If you are using Cometic gaskets; they are better than O-rings anyway, and I am a guy who loves 0-rings. I know of guys running 14 to 1 and a bunch of nitrous with Cometics.
If you get bored with that 540 send it down to California and I will see what it will do in a 2000 lbs. drag car.......free of charge!!





I also know that it will be 4th gear before I get any traction with street tires. I was able to take it slowly to the top end of 3rd gear before and punch it just before red line and have the tires disintergrate. It can bet scary. I already bought the 3.55 gears and will run them. I have tried 308, 355, 373, 411 and 456 in the mustang and found the 355 the best for it. I want to try them in my vet.
I did find that the 411's with my old blower motor were all wrong. I couldn't use 1st gear and often took off in 3rd.
If I don't like the 3.55 I can go back to the 308's
I am running Fel pro composite gaskets in the 540, that is until I have a problem
I used to start out in 2nd gear with my L48 topped with L98 injection all the time....336 and Muncie....
Norval on the other hand starts out in 3rd, and goes sideways....
uhh....may I suggest a 2.47 rear and a powerslide???
take off the converter and use a clutch to make your feel at home....
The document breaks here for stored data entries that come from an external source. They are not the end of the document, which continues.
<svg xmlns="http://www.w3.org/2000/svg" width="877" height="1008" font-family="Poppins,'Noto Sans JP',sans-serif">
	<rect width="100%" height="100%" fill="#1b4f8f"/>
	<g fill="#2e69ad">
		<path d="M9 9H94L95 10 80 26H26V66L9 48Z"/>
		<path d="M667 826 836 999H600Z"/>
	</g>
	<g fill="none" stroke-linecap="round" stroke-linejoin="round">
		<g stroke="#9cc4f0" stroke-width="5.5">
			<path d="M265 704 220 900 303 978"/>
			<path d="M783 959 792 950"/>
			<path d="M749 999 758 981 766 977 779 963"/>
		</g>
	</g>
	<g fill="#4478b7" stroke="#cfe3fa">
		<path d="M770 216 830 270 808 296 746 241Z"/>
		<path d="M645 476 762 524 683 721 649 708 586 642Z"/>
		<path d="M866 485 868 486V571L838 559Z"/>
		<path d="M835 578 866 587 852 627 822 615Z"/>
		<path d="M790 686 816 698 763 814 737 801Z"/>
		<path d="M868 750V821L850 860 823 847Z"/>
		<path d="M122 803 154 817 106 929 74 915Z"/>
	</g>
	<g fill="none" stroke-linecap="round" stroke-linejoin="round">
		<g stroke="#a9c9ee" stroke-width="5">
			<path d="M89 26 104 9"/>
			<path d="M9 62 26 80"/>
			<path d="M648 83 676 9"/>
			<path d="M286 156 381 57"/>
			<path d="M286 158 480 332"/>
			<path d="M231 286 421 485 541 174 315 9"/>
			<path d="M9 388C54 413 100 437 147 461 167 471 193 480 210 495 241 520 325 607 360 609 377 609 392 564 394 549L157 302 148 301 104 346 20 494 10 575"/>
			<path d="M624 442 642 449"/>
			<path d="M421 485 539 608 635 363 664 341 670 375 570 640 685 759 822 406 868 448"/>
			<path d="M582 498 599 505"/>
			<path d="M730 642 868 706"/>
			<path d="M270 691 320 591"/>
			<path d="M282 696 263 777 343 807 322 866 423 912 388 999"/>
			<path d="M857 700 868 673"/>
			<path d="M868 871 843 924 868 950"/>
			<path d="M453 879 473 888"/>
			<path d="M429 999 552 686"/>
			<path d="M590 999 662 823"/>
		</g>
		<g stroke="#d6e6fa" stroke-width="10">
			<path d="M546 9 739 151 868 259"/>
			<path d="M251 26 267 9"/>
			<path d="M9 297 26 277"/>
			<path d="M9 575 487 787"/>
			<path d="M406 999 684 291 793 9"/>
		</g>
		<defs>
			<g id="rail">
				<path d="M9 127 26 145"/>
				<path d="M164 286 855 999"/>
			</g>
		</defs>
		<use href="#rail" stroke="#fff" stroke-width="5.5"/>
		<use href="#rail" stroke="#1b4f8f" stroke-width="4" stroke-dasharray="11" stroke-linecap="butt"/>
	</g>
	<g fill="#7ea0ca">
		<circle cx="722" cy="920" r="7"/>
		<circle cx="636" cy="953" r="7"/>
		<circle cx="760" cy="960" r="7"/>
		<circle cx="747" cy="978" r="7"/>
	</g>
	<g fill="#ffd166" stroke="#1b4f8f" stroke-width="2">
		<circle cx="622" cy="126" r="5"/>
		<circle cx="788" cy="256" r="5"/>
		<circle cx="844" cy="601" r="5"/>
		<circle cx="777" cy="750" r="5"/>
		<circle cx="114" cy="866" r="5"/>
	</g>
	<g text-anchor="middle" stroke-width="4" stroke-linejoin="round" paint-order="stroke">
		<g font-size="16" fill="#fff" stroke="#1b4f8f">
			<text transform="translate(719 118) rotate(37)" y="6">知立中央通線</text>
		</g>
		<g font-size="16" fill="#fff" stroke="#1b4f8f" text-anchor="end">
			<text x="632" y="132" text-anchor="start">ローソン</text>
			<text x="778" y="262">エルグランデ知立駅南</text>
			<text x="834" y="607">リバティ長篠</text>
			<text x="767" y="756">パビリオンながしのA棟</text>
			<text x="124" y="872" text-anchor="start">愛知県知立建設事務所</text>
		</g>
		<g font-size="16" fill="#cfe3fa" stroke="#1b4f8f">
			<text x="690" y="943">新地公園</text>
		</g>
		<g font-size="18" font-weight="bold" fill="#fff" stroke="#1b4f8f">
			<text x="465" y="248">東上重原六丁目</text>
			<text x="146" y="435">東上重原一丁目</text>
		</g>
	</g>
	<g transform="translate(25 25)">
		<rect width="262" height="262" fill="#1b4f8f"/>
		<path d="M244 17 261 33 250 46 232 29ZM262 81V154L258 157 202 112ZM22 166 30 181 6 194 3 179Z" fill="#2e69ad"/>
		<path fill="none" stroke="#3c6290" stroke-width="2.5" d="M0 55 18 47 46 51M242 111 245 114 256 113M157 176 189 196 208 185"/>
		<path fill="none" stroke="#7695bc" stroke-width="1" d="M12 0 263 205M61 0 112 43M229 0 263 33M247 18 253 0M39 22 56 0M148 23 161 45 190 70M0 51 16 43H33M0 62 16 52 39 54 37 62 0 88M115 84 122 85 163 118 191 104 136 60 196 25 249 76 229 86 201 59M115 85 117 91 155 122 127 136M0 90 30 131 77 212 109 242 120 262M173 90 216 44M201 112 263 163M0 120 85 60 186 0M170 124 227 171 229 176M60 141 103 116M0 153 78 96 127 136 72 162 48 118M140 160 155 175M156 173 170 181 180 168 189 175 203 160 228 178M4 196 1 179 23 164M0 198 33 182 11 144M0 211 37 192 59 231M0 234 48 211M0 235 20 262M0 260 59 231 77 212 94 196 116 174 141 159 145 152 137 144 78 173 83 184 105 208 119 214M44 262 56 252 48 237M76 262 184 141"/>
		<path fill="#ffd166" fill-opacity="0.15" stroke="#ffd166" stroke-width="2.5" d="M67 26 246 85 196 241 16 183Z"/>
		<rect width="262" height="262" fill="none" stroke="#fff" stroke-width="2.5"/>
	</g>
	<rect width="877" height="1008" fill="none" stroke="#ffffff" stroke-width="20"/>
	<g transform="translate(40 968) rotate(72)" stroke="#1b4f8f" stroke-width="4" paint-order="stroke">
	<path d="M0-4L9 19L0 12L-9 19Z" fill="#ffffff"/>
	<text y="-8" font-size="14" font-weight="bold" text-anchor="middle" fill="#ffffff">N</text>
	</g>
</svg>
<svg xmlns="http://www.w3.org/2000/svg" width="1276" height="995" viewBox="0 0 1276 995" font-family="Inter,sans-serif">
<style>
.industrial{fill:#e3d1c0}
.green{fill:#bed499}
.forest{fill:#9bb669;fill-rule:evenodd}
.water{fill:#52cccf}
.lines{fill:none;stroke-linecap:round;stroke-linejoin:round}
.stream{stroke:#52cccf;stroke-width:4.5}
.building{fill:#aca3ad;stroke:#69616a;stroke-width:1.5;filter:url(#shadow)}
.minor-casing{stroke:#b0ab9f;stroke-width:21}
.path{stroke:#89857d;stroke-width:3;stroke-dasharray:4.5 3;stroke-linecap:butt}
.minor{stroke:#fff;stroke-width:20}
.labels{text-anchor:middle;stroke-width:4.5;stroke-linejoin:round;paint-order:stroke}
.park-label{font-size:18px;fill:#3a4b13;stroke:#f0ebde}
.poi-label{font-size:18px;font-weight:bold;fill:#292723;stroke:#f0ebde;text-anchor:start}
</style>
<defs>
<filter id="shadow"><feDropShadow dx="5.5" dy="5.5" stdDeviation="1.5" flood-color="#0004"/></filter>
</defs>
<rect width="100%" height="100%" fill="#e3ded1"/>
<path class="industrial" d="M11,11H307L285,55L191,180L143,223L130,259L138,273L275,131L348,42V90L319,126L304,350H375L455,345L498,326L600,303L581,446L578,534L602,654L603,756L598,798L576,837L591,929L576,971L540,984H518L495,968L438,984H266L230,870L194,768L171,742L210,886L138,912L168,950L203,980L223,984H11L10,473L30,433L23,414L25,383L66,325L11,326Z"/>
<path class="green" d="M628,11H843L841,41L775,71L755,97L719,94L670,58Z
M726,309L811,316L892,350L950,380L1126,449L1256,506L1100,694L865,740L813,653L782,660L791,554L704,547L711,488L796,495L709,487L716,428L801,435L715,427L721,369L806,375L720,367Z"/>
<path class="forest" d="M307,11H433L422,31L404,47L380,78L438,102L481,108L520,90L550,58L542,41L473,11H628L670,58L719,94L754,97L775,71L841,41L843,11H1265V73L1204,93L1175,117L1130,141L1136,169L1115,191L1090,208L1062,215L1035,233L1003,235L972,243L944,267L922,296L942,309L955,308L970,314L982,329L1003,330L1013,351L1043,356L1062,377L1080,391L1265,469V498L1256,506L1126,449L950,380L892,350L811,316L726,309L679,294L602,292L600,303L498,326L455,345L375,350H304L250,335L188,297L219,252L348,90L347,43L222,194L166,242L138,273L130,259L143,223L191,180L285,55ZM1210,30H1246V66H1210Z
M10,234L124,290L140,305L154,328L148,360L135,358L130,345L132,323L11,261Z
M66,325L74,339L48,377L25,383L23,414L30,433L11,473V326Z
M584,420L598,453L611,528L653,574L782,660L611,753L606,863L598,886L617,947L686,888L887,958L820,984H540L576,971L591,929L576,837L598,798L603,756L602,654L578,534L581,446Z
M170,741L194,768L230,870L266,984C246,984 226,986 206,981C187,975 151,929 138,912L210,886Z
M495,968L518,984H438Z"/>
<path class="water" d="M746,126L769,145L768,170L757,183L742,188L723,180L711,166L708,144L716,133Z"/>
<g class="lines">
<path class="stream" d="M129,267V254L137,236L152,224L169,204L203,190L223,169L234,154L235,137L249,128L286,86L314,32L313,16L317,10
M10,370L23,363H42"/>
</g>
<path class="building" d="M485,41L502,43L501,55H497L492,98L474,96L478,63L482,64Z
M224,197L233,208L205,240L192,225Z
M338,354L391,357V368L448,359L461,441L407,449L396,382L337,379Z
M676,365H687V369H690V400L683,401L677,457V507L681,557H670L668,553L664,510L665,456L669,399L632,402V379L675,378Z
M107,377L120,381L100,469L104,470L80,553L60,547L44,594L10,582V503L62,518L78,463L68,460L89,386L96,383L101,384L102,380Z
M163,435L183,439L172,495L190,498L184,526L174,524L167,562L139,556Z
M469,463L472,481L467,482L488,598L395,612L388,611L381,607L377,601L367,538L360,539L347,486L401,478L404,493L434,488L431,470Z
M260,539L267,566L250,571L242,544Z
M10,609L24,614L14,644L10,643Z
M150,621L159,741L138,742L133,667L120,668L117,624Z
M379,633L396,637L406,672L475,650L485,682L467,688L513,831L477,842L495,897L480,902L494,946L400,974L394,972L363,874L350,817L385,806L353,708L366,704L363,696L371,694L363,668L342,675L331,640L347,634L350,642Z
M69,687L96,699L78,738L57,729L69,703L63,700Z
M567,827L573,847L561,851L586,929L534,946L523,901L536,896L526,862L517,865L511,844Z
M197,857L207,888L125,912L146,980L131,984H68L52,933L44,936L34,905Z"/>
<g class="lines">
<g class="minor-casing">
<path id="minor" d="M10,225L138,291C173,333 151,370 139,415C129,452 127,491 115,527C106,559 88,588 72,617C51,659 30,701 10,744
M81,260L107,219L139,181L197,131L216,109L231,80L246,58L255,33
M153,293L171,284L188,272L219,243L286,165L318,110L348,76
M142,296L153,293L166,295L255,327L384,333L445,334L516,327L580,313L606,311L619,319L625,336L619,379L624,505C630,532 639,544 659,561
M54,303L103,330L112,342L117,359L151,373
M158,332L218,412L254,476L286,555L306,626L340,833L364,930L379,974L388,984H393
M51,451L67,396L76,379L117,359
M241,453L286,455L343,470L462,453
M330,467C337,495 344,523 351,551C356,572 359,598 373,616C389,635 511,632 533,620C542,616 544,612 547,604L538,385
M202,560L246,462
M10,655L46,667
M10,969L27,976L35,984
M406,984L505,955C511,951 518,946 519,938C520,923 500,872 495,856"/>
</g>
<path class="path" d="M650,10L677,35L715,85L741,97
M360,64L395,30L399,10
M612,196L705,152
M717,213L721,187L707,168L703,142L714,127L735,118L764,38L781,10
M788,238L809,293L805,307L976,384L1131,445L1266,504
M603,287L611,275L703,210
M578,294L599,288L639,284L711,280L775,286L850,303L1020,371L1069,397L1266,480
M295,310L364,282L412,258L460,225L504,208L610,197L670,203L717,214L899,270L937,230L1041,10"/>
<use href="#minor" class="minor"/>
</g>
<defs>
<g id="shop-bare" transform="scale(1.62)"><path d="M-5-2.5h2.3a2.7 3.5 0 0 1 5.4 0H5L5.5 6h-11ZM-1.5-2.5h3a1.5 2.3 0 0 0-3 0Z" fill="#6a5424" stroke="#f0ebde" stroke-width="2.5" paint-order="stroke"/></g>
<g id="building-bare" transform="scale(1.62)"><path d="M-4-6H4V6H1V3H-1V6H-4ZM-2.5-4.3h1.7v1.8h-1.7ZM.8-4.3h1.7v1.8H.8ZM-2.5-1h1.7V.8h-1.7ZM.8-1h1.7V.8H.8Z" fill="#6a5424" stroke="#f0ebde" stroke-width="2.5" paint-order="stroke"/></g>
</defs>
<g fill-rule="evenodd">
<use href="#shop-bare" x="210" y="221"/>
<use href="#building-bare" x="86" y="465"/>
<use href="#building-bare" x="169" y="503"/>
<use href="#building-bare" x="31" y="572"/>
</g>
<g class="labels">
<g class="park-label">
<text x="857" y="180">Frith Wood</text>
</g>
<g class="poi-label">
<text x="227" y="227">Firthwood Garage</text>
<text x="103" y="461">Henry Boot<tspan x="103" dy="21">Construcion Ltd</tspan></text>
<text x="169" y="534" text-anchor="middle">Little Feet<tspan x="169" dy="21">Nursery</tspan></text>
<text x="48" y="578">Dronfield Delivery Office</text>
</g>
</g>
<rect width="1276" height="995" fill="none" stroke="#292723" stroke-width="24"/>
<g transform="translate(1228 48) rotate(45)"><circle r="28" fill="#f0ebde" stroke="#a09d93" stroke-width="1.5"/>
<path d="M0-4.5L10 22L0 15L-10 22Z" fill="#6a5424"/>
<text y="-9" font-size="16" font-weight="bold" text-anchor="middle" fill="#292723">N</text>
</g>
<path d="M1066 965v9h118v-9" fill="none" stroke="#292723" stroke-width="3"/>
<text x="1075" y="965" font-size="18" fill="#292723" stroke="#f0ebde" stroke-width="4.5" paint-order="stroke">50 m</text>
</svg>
I used to start out in 2nd gear with my L48 topped with L98 injection all the time....336 and Muncie....
Norval on the other hand starts out in 3rd, and goes sideways....
uhh....may I suggest a 2.47 rear and a powerslide???
take off the converter and use a clutch to make your feel at home....





Maybe I have been lucky, but other than a little weeping I have had no issues with the O-rings and I feel good about running them with the amount of nitrous I am spraying. The next motor will have 13.5 to 1 and see a 500 shot. I already have that block O-ringed.